**Information supplied:**
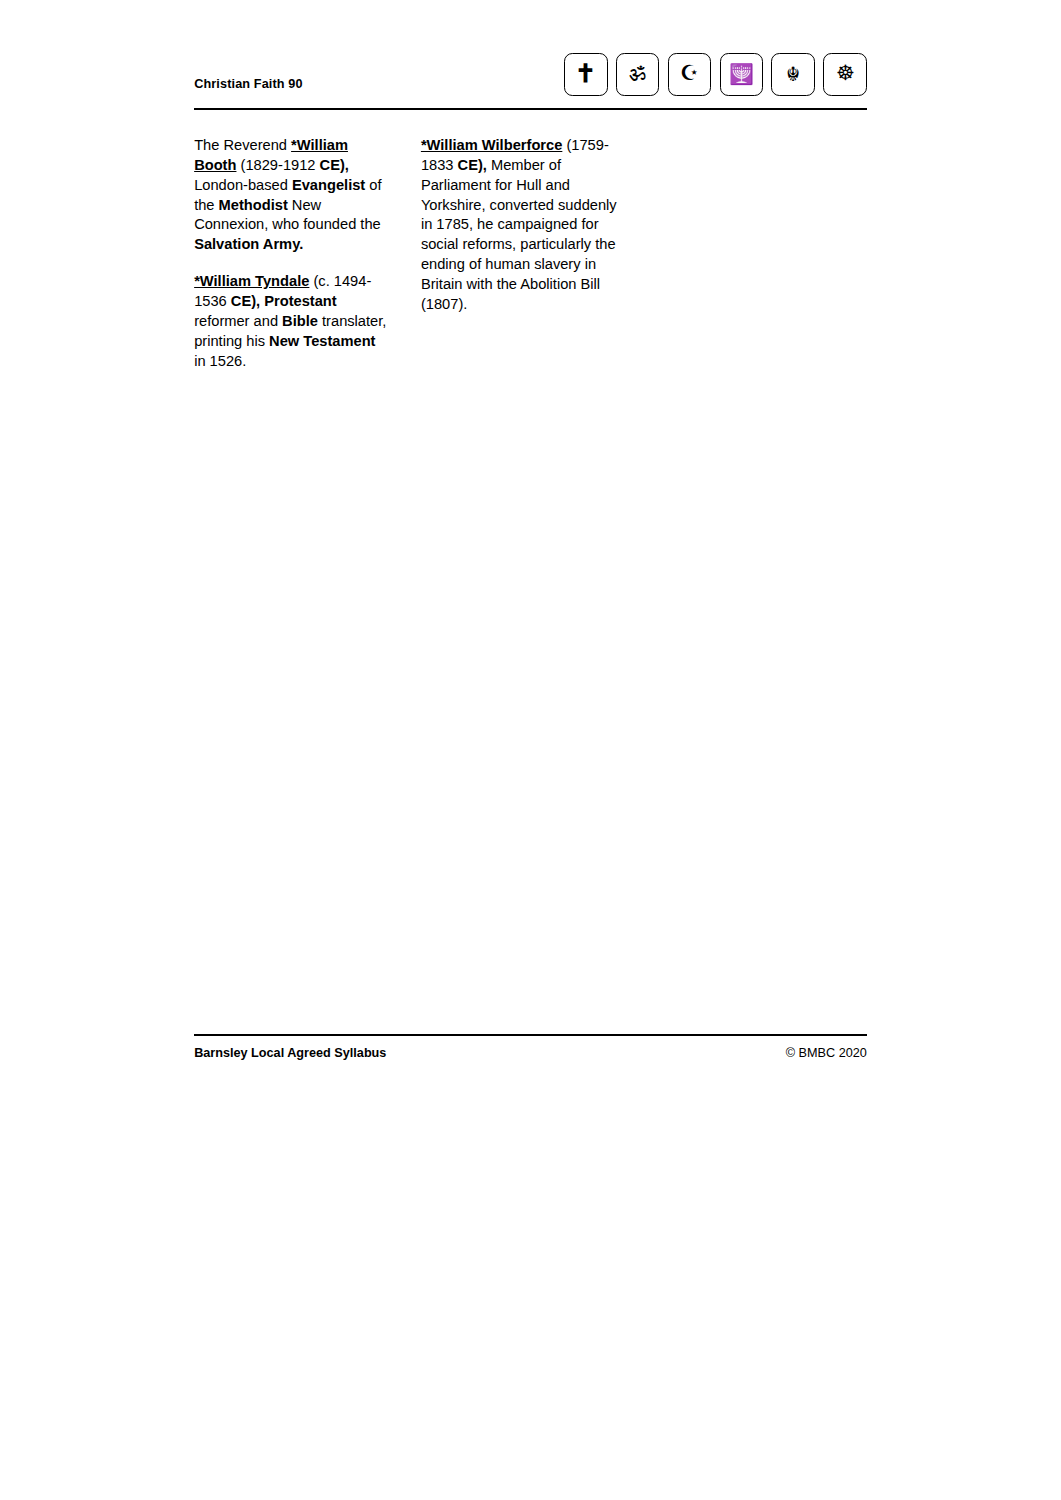Christian Faith 90
✝
ॐ
☪
🕎
☬
☸
The Reverend *William Booth (1829-1912 CE), London-based Evangelist of the Methodist New Connexion, who founded the Salvation Army.
*William Tyndale (c. 1494-1536 CE), Protestant reformer and Bible translater, printing his New Testament in 1526.
*William Wilberforce (1759-1833 CE), Member of Parliament for Hull and Yorkshire, converted suddenly in 1785, he campaigned for social reforms, particularly the ending of human slavery in Britain with the Abolition Bill (1807).
Barnsley Local Agreed Syllabus
© BMBC 2020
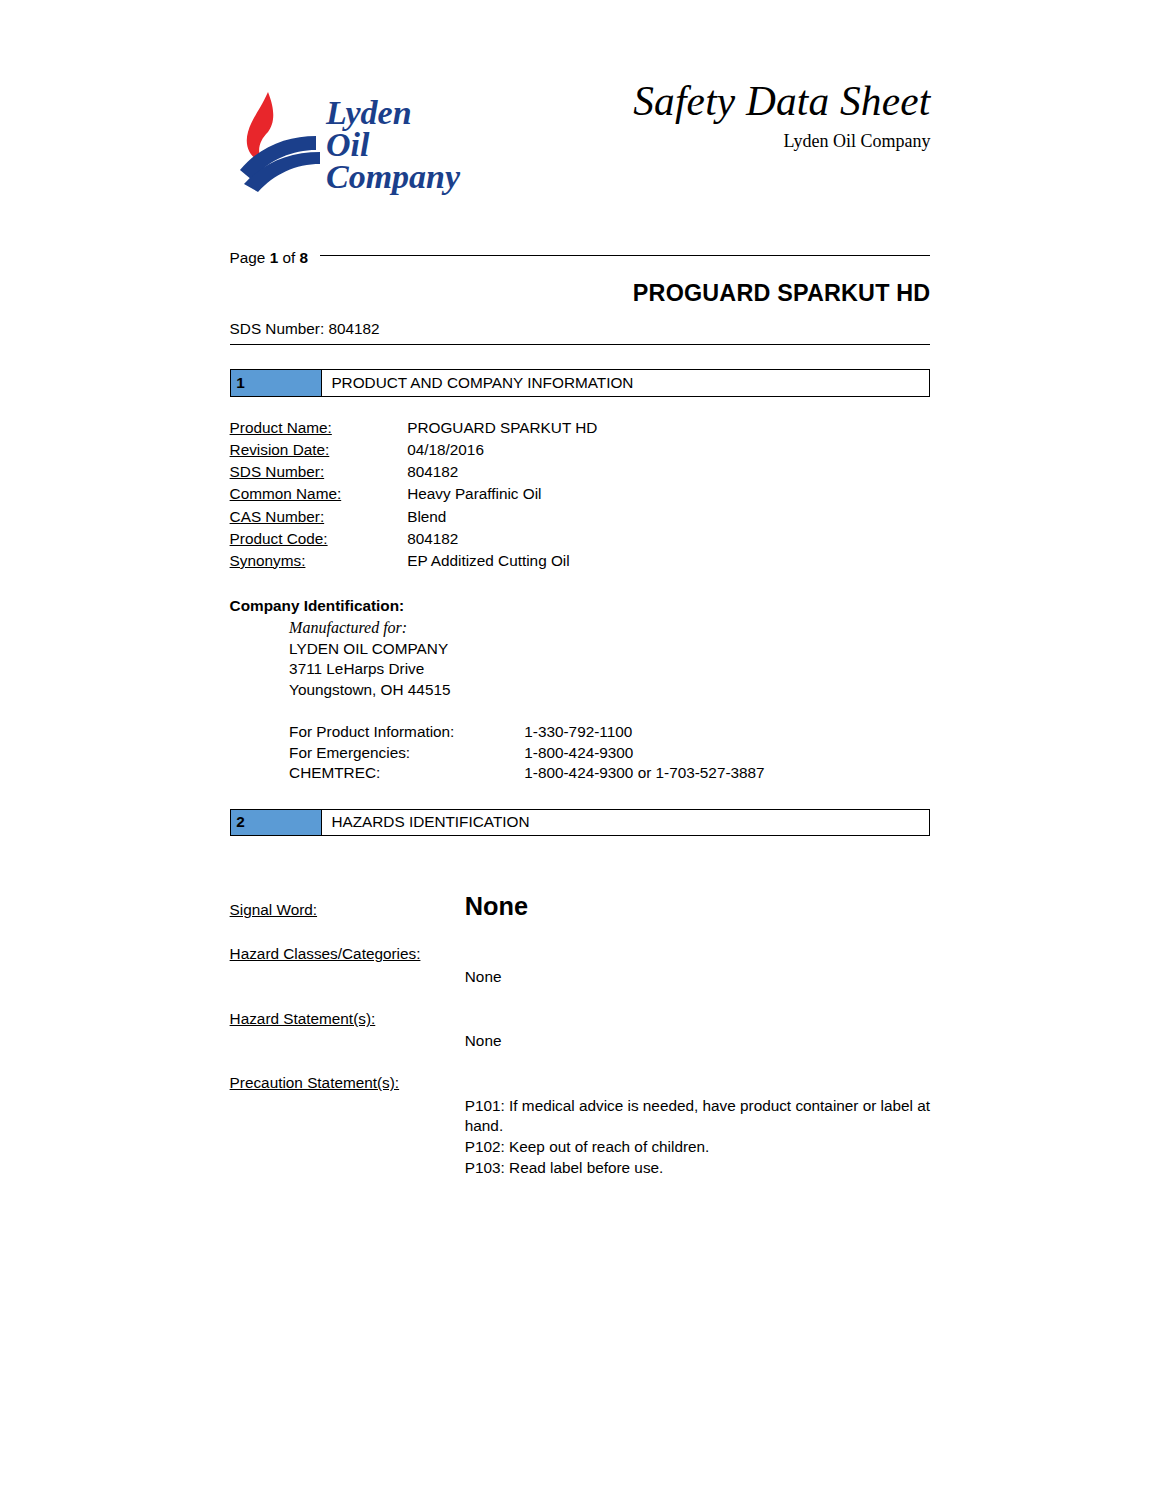Lyden Oil Company
Safety Data Sheet
Lyden Oil Company
Page 1 of 8
PROGUARD SPARKUT HD
SDS Number: 804182
1
PRODUCT AND COMPANY INFORMATION
Product Name:
PROGUARD SPARKUT HD
Revision Date:
04/18/2016
SDS Number:
804182
Common Name:
Heavy Paraffinic Oil
CAS Number:
Blend
Product Code:
804182
Synonyms:
EP Additized Cutting Oil
Company Identification:
Manufactured for:
LYDEN OIL COMPANY
3711 LeHarps Drive
Youngstown, OH 44515
For Product Information:
1-330-792-1100
For Emergencies:
1-800-424-9300
CHEMTREC:
1-800-424-9300 or 1-703-527-3887
2
HAZARDS IDENTIFICATION
Signal Word:
None
Hazard Classes/Categories:
None
Hazard Statement(s):
None
Precaution Statement(s):
P101: If medical advice is needed, have product container or label at hand.
P102: Keep out of reach of children.
P103: Read label before use.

**What you are asked to do:** Take the whole listing above and copy it exactly. Pictures do not go into the copy.

**Task output:**
Christian Faith 90
✝
ॐ
☪
🕎
☬
☸
The Reverend *William Booth (1829-1912 CE), London-based Evangelist of the Methodist New Connexion, who founded the Salvation Army.
*William Tyndale (c. 1494-1536 CE), Protestant reformer and Bible translater, printing his New Testament in 1526.
*William Wilberforce (1759-1833 CE), Member of Parliament for Hull and Yorkshire, converted suddenly in 1785, he campaigned for social reforms, particularly the ending of human slavery in Britain with the Abolition Bill (1807).
Barnsley Local Agreed Syllabus
© BMBC 2020
Lyden Oil Company
Safety Data Sheet
Lyden Oil Company
Page 1 of 8
PROGUARD SPARKUT HD
SDS Number: 804182
1
PRODUCT AND COMPANY INFORMATION
Product Name:
PROGUARD SPARKUT HD
Revision Date:
04/18/2016
SDS Number:
804182
Common Name:
Heavy Paraffinic Oil
CAS Number:
Blend
Product Code:
804182
Synonyms:
EP Additized Cutting Oil
Company Identification:
Manufactured for:
LYDEN OIL COMPANY
3711 LeHarps Drive
Youngstown, OH 44515
For Product Information:
1-330-792-1100
For Emergencies:
1-800-424-9300
CHEMTREC:
1-800-424-9300 or 1-703-527-3887
2
HAZARDS IDENTIFICATION
Signal Word:
None
Hazard Classes/Categories:
None
Hazard Statement(s):
None
Precaution Statement(s):
P101: If medical advice is needed, have product container or label at hand.
P102: Keep out of reach of children.
P103: Read label before use.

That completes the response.